There may be debates about how to tackle the far-reaching problem of climate change — and who pays for it — but there is no longer significant disagreement that it’s happening, at least outside of the halls of Congress. But denialism can stem from many places, including simple lack of exposure to the data, creationism, or the influence of public figures.

That’s where people like White and Domenech come in.

Sewing climate denial or doubt is old hat for Domenech, who, as secretary of natural resources for Virginia, invited climate skeptic Roy Spencer to speak at a 2011 environmental conference.
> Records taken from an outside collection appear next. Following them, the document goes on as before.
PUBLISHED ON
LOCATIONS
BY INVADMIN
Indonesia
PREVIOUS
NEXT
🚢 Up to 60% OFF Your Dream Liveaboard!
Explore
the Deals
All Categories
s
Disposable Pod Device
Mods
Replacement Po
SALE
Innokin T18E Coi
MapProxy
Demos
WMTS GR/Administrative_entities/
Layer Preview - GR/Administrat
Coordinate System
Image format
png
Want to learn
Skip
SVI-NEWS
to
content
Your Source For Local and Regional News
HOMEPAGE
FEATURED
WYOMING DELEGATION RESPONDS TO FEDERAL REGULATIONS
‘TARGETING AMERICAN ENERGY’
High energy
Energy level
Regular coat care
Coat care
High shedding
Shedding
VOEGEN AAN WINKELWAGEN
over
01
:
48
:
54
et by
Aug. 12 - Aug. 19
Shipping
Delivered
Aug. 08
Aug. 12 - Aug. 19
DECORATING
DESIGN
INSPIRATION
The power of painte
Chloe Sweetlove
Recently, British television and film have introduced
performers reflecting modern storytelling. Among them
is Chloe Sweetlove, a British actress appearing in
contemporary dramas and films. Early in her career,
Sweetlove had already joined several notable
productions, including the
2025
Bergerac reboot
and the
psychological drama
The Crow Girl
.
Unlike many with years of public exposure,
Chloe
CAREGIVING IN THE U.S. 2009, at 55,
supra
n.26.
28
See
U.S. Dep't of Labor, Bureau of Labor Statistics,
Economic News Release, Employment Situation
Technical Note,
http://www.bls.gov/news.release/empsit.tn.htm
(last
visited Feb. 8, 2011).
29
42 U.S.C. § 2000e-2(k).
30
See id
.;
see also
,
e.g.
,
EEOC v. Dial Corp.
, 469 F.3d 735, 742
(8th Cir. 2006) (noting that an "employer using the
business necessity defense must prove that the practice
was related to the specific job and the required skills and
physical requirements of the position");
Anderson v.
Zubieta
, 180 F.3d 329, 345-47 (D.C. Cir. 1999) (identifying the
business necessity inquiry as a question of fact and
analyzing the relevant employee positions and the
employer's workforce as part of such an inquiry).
At the time, the Roanoke News reported that the invite did not go over well.

To many of the 700-plus people attending the three-day environmental symposium this week at Virginia Military Institute, Spencer might have seemed a curious choice of speakers.

“I think to put him in the proper context, he should have been preceded by 98 other scientists who understand that our addiction to fossil fuels is a significant contributor to global warming,” Cale Jaffe said after listening to the speech.
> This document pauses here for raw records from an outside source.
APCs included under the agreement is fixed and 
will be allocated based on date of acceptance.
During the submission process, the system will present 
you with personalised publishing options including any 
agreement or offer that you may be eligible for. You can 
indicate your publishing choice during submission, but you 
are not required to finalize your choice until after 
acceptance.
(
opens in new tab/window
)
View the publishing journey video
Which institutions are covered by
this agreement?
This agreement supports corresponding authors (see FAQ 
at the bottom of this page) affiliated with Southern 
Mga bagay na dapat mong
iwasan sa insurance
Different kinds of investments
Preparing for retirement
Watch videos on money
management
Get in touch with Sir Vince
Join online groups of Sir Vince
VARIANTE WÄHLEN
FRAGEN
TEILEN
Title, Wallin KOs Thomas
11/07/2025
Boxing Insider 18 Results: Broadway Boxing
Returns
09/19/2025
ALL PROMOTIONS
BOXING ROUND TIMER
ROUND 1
“That to me was the big problem,” said Jaffe, a senior attorney with the Southern Environmental Law Center.

Fast-forward nearly six years later, and Domenech is still at it, disregarding science and data to promote his own extreme climate views.

“Elections have consequences and, in this case, Americans just rejected the ‘keep it in the ground’ extremism espoused by those whose only operating focus is their view that CO2 is a pollutant and climate change is real,” Domenech wrote last month in Real Clear Energy, despite the fact (yes, fact) that Hillary Clinton appears to have won the popular vote by more than two million votes, and exit polls showed that most Americans care deeply about their climate and environmental future.

He is right about one thing, though: Election do have consequences. Groups like Earthjustice and other environmental advocates are bracing themselves for what might come from the Trump administration.

As chair of the Texas Commission on Environmental Quality, White, for instance, approved a coal-fired power plant whose pollution controls couldn’t “reasonably be expected to work,” the Texas Observer reported. Ten years later, coal has proven uneconomical, and the utility that built the plant is in financial trouble. Efforts from the administration to prop up coal or ease financing for polluters could be devastating.

Few people are talking, though, about upholding Obama’s move to close coal leasing loopholes that cost American taxpayers billions each year, or to reduce the amount oil and gas companies can write off for exploration, such as the $7 billion Shell spent on a fruitless Arctic drilling plan.

“We can curb climate change and we can do it in a way that would actually be beneficial for society as a whole,” Earthjustice’s Fisk pointed out. “People who do not want to do that are not people we should be appointing to positions of power.”